OCC Releases Semiannual Risk Perspective Report
On December 16, the OCC released its Semiannual Risk Perspective report to provide an overview of supervisory concerns for the federal banking system, including operational and compliance risks. According to the report, which covers data through June 30, 2015, risks relating to strategic, compliance, and interest rates remain unchanged, but risks connected to underwriting and cybersecurity continue to grow. Notable findings in the report reveal that (i) the low interest rate environment has led banks to reevaluate risk tolerance and extend their reach for yield; and (ii) banks are responding to competitive pressures and growth objectives by adopting a more relaxed approach toward credit underwriting standards and practices, particularly in high-growth loan segments, such as indirect auto, commercial and industrial, and multifamily.

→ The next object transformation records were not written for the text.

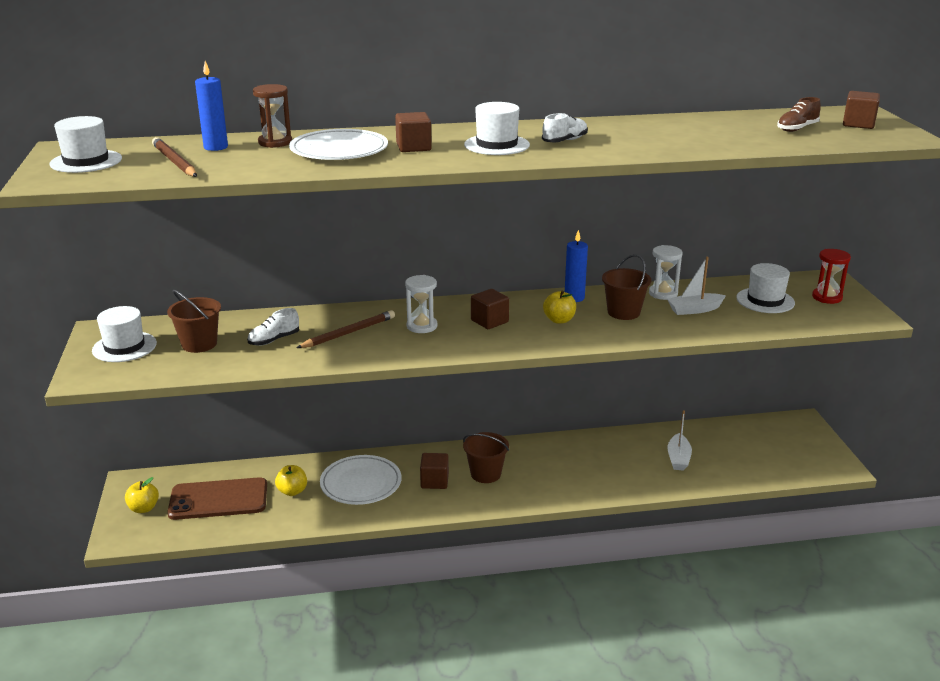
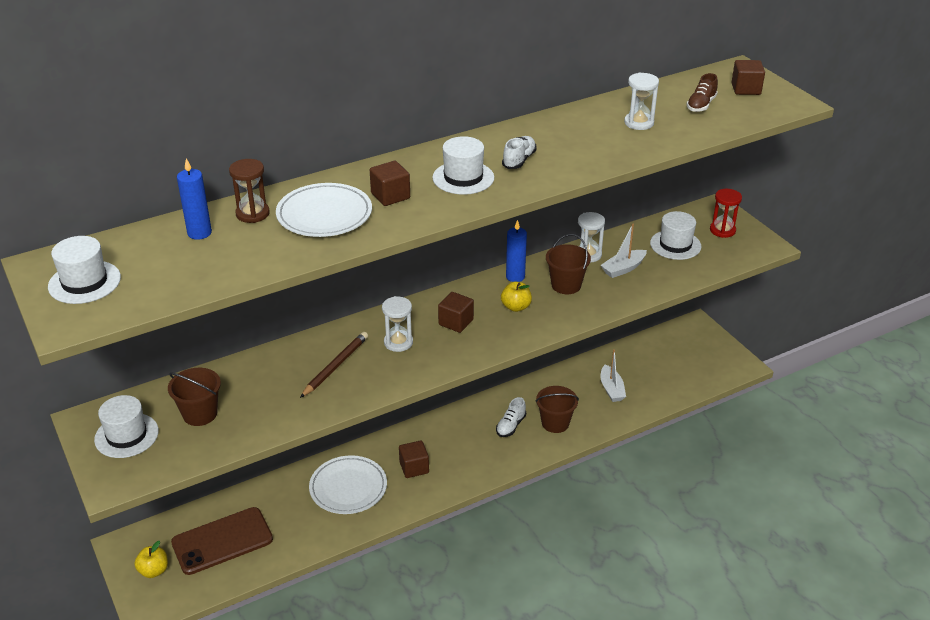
camera: 20 degrees left, 10 degrees up
brown pencil [152,137,197,177] -> none
white shoe [247,308,299,346] -> white shoe moved to [496,397,526,437]
yellow apple [275,465,307,496] -> none
brown bucket [463,432,509,483] -> brown bucket moved to [535,386,579,433]
none -> white hourglass [624,73,659,130]

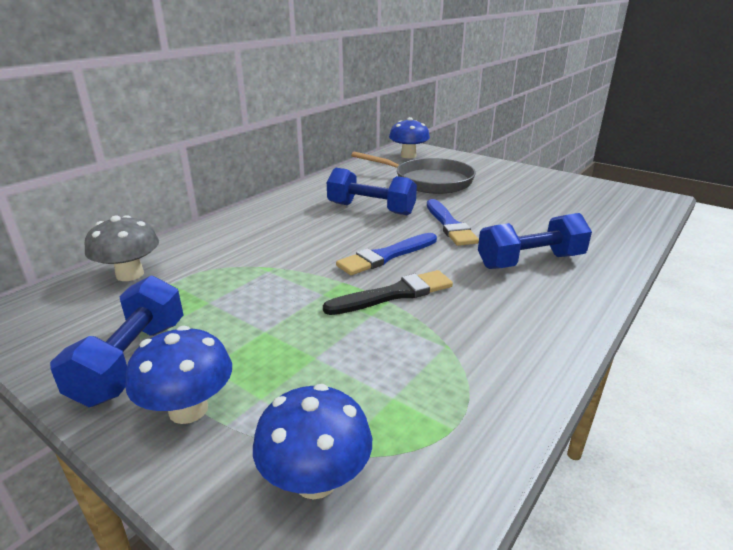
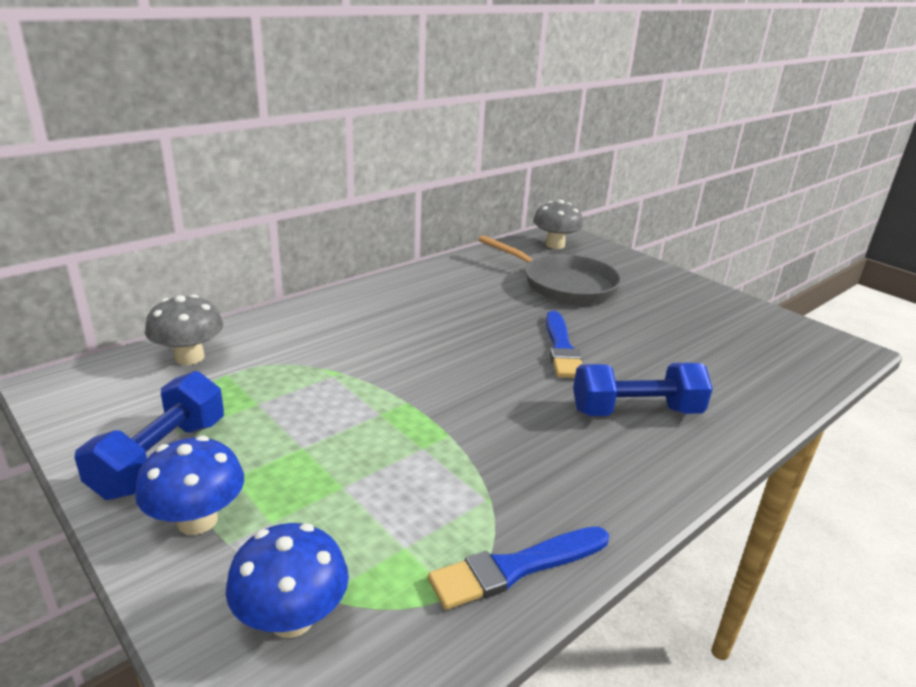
camera: 10 degrees right, 0 degrees up
black brush [323,270,453,315] -> none
blue dumbbell [327,168,417,215] -> none
blue brush [336,233,437,275] -> blue brush moved to [428,526,609,610]
blue mushroom [389,117,430,158] -> grey mushroom [533,200,583,249]

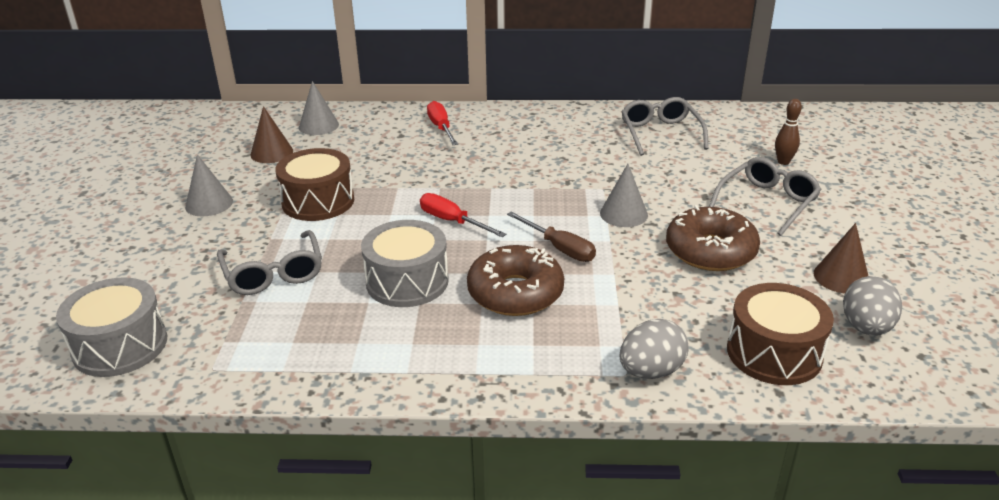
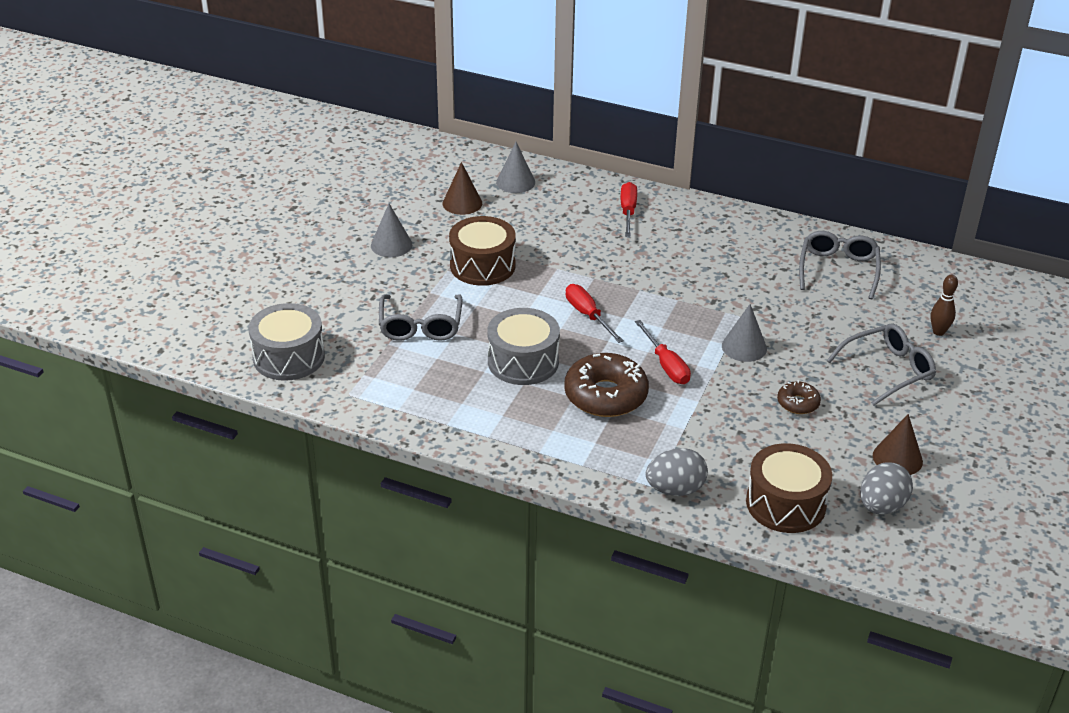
camera: 20 degrees right, 5 degrees up
brown screwdriver [507,211,596,262] -> red screwdriver [635,320,691,384]
brown donut [666,205,760,271] -> brown donut [777,380,821,414], size x0.51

The report emphasizes cyber threats and Bank Secrecy Act (BSA) and anti-money laundering (ALM) risks as growing concerns, commenting that “[c]yber attacks against cybersecurity products and services further increase risk to banks because of the release or sale of malware and zero-day vulnerabilities,” and “BSA/AML risks remain high, as technological developments that benefit customers through enhanced products and greater access to financial services may be vulnerable to criminals who exploit such innovations.”

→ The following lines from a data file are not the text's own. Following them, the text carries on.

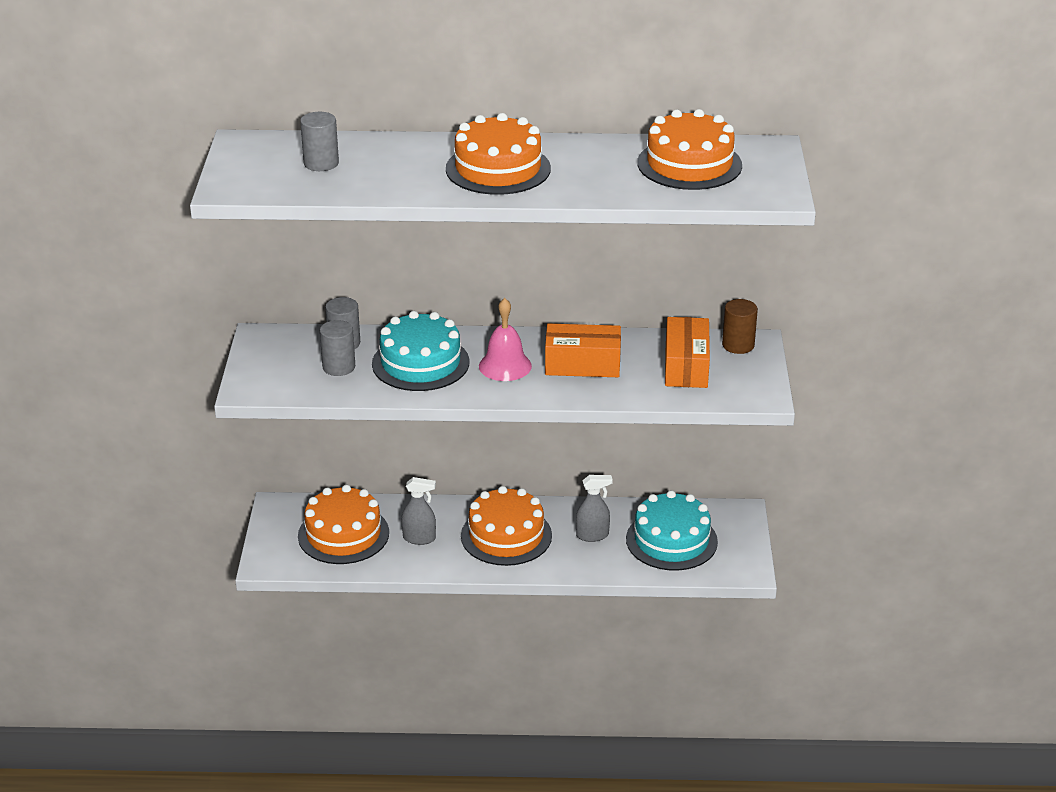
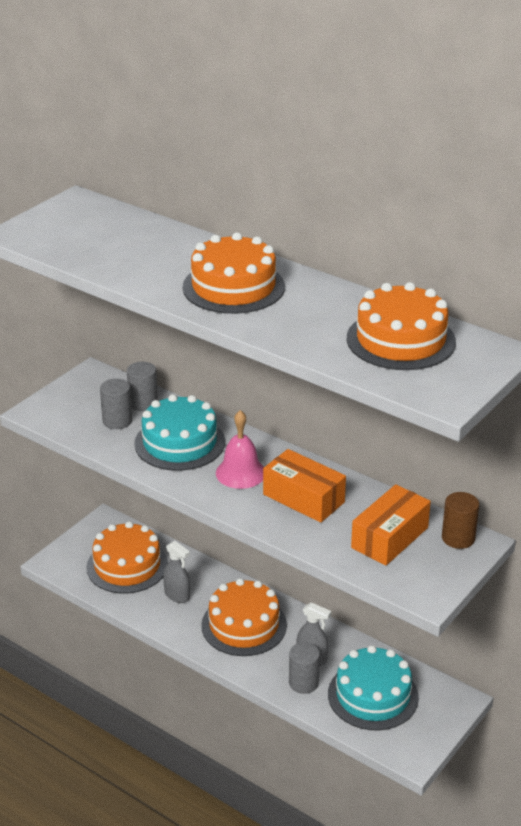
camera: 35 degrees right, 0 degrees up
grey cylinder [300,112,339,171] -> grey cylinder moved to [289,642,320,694]

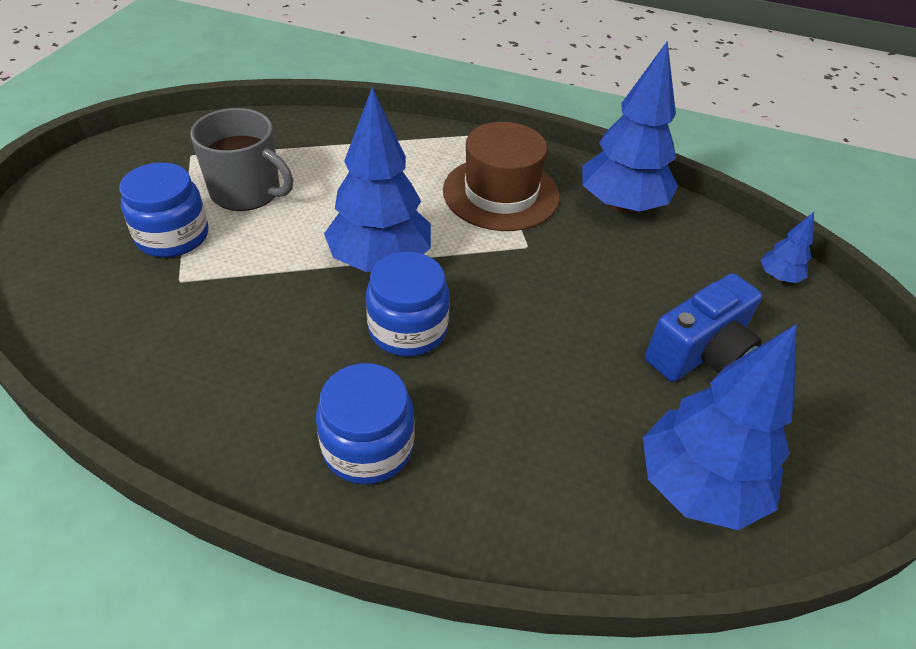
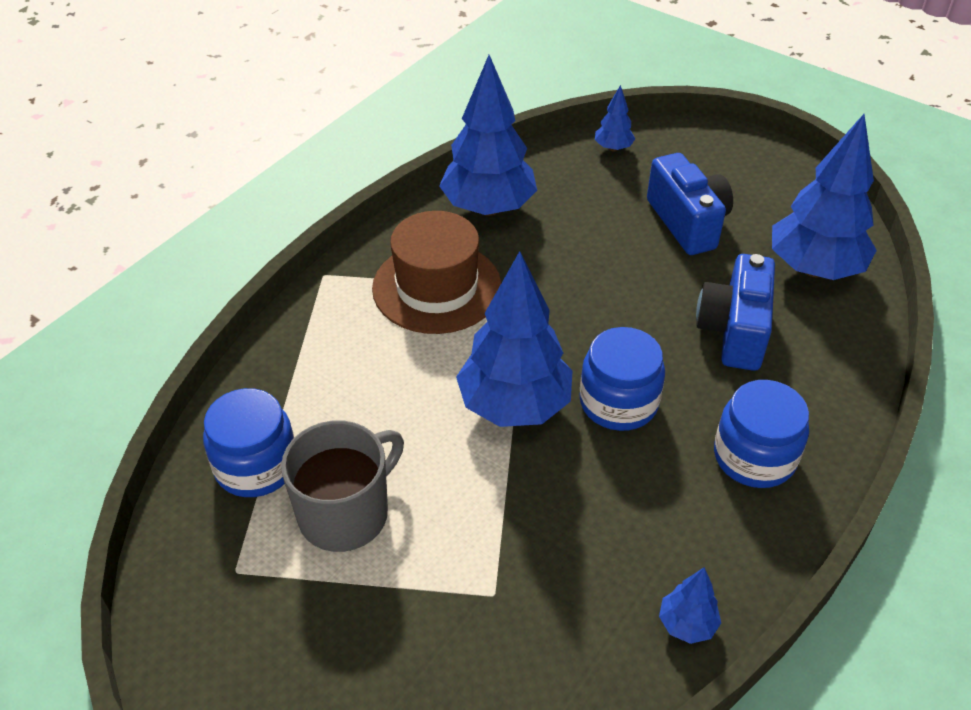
camera: 70 degrees left, 0 degrees up
blue jar [119,162,208,257] -> blue jar moved to [203,388,294,497]
none -> blue tree [659,567,721,644]
none -> blue camera [696,254,775,371]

FinCEN Settles with Card Club Gaming Establishment for BSA Violations
On December 17, FinCEN announced a $650,000 settlement with a “card club” gaming establishment in California for willfully violating the program and reporting requirements of the Bank Secrecy Act (BSA). The gaming establishment allegedly trained its staff using misleading and inaccurate AML policy, which either failed to provide instructions at all, or provided incorrect instructions regarding the establishment’s obligations and reporting requirements under the BSA. As an example, the establishment “encouraged employees to provide notice to patrons if they were about to conduct a cash transaction that would put them over the $10,000 threshold for the filing of a Currency Transaction Report, thereby possibly encouraging structured transactions.” In addition, since the establishment’s policy did not contain instructions regarding when an employee should file a Suspicious Activity Report (“SAR”), it failed to file SARs in 2009 and 2010. Card clubs are gaming facilities that generally host only games involving cards; like casinos, card clubs are defined as financial institutions under the BSA, rendering them subject to FinCEN’s rules and regulatory authority.